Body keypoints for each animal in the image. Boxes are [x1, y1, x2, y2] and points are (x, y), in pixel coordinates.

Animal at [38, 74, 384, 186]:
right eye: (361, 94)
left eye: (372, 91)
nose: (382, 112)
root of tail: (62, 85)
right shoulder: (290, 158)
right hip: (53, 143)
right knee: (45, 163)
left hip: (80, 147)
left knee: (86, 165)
******
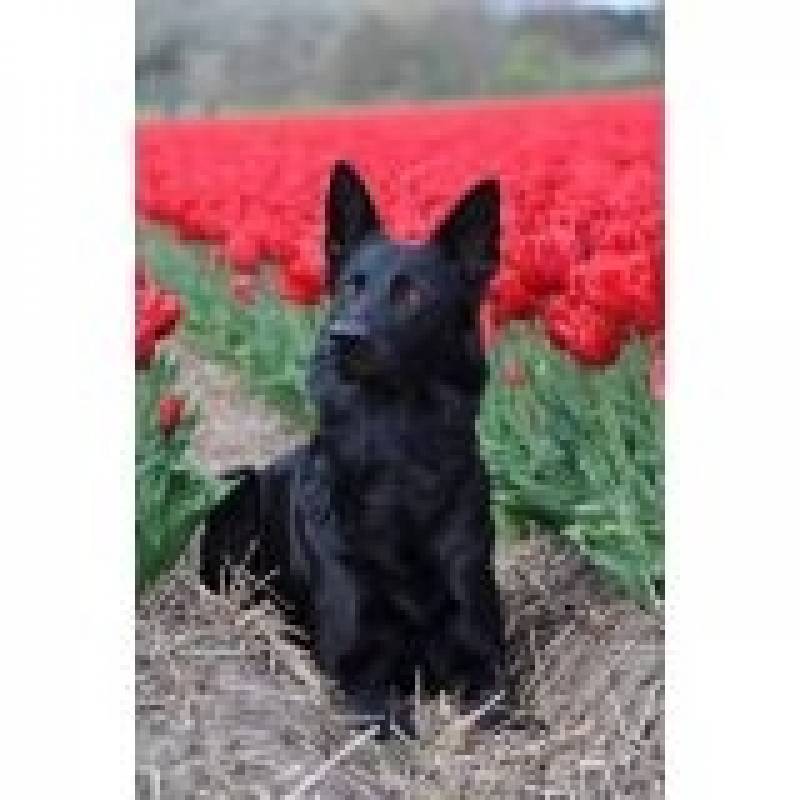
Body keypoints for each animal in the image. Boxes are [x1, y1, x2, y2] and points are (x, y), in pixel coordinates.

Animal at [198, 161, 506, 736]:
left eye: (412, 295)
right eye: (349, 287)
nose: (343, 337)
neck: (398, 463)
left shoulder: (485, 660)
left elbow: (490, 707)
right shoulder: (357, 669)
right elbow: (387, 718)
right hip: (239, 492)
******
TASK — Would you copy, unchanged, the stretch of the records above that begins at the line containing "root of tail: (62, 85)" and ends at the line containing "left knee: (86, 165)", and only that?

EXERCISE OUTPUT —
root of tail: (62, 85)
right shoulder: (290, 158)
right hip: (53, 143)
right knee: (45, 163)
left hip: (80, 147)
left knee: (86, 165)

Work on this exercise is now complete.